– Тебя не было целую вечность.
– Покушать тебе вот принёс, – тупо брякнул Азарь, чувствуя, как по нему медленно скатывается белка. Ягоды дробью молотили по дощатому полу. – Торопился как мог.
Молиба оторвалась от него и взглянула со стороны на это зрелище.
– Ужас, – заключила она.
Зрелище было и впрямь не для слабых духом. Азарь стоял весь больной и скособоченный, он никак не походил на того бравого парня, которого запомнила сирин. Нос перебит и свёрнут набок. На голове зияли лысины. Нет половины левого уха. Губа слегка вздёрнута вверх из-за неправильно сросшегося шрама, в результате чего немного приоткрывались зубы. По драной лоскутной рубахе медленно сползает тушка белки. За ней остаётся кровавая дорожка.
Азарь подхватил белку и снова уложил на бересту. А потом прокашлялся, приосанился и принял гордый вид подавальщика знатнейшего из трактиров Великого Новиграда.
– Не желаете откушать, сударыня?
Молиба прыснула и изобразила нижайший поклон. Насколько вообще позволяло строение её тела.
Через мгновение Азарь уже кормил сирин белкой вприкуску с кореньями. Ягоды он решил оставить на сладкое и собрать позже.
– Как ты узнал, что мы едим? Я же ни разу ничем не закусила при тебе!
– Ну, ты ведь не единственная сирин на свете, – улыбнулся Азарь. – Да и умные книжки никто не отменял.
Молиба лучезарно улыбнулась. Если бы не окровавленные губы и тонкая алая струйка, что тотчас пробежала из уголка рта к точёному подбородку, улыбка сошла бы за милую.
– Ты самая красивая, – выдохнул Азарь. Он, не отрываясь, огромными глазами смотрел на вещую птицу.
Сирин зарделась и потупилась. Но заулыбалась ещё шире.
– Да ну тебя!
Он не удержался и поцеловал её. И ересиарху было плевать на кровь на её губах. Его нисколько не волновал запах свежего мяса изо рта птицы. Азарь даже не понял, что фургон качнулся и поехал. Для него ничего не существовало в тот момент, кроме Молибы и её губ.
Наконец оторвавшись от птицы, ересиарх предложил ей ягоды.
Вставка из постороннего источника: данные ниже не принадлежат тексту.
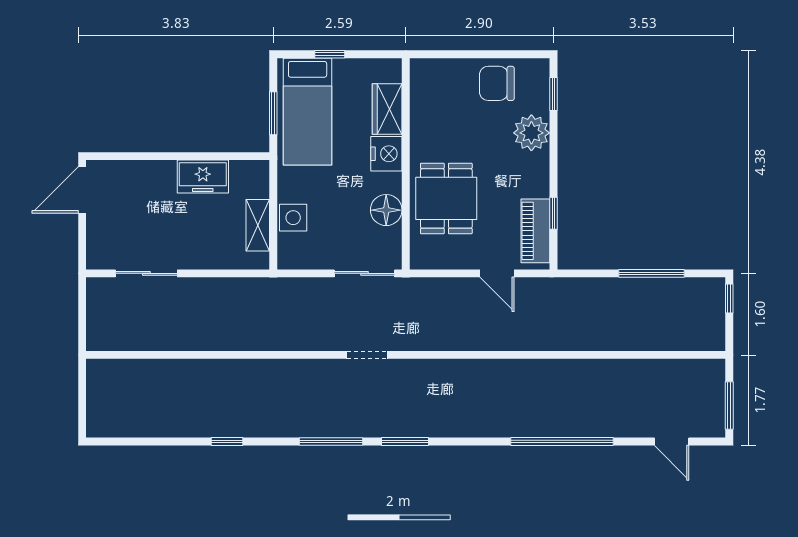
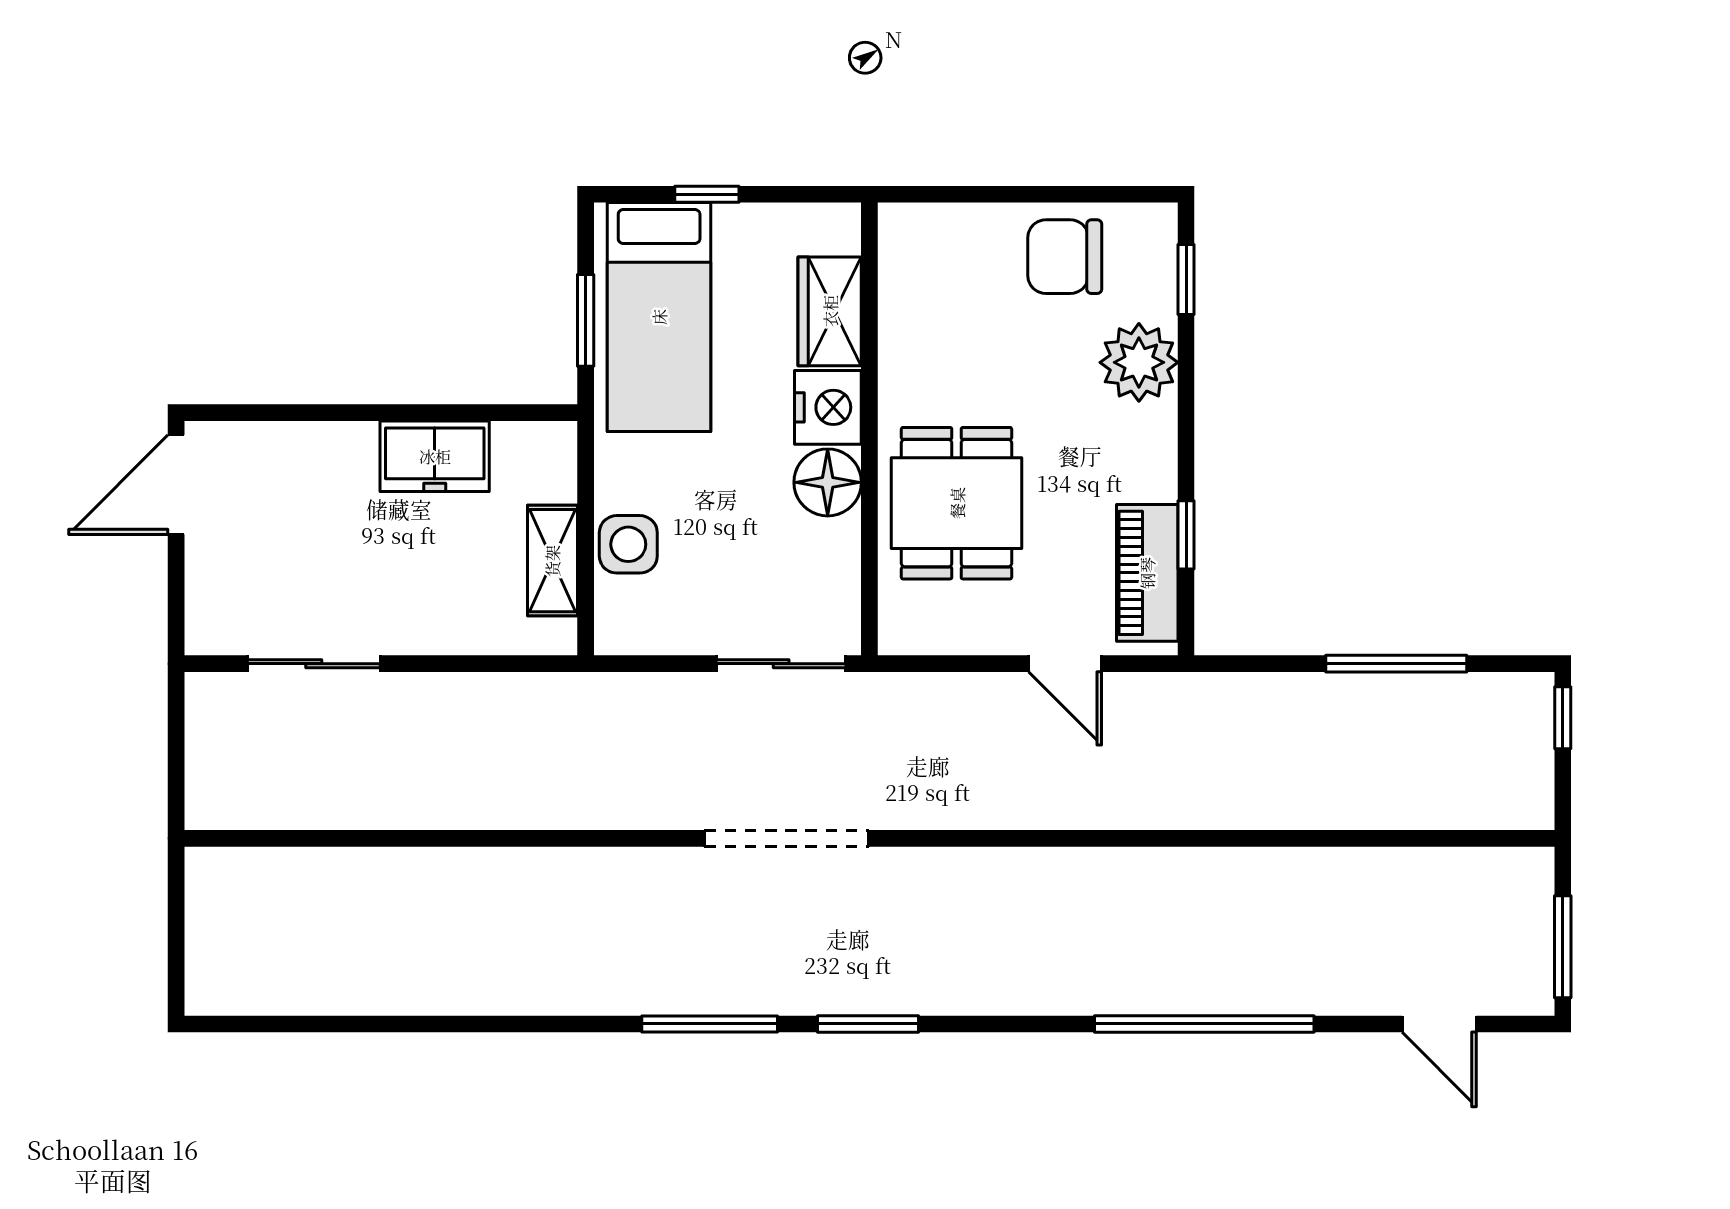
floor lamp: (386, 210) -> (828, 482), moved
doorway: (367, 355) -> (787, 838), width x1.88
window: (227, 442) -> (487, 1024), removed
Сирин тепло улыбнулась и принялась ртом собирать красные точки с его ладони.
Перекусив, Молиба устроилась у человека на коленях. Азарь сидел с вытянутыми ногами, привалившись спиной к бортику, а руками гладил Молибу по голове.
Они молчали.
Повозку сильно шатало и подбрасывало на ухабах. Задняя ось монотонно скрипела. Снаружи поднялся ветер и порывами бил в плотную ткань фургона. Сидящий на козлах Дерищан вполголоса костерил погоду, которая, видимо, с каждым шагом портилась всё сильнее.
– Прости меня.
Молиба вздрогнула от неожиданности и задрала голову вверх, чтобы посмотреть на Азаря.
– За что?
– За это, – мужчина весьма неопределённо мотнул головой, но не нужно было иметь семи пядей во лбу, чтобы понять, что он имел в виду.
Сирин отрицательно помотала головой и прижалась щекой к его груди.
– Ты не виноват.
– Именно я. Если бы не я, ты бы по-прежнему жила в своих дубравах. Любовалась рекой, бегущей вспять. Летала меж ветвей Царь…
– Добронрав! – сирин перебила его, и Азарь слегка поморщился. Он не любил своё прежнее имя. Оно напоминало ему слишком о многом из того, что бы он хотел забыть. И ещё Азарь, кажется, примерно начал понимать, что чувствует Лугин, когда ученик называет его по имени, в то время как философ уже столько раз просил называть его Пазеем. А вещая птица тем временем продолжала: – Перестань корить себя. Это было давно и неправда. Я не злюсь. Никогда не злилась.
– А должна бы.
Молиба фыркнула.
– Я разрушил твой мир.
– Его разрушили бы и без тебя. Не раньше, так позже. Люди не любят, когда у них под боком находится то, что не укладывается в их представление о мире.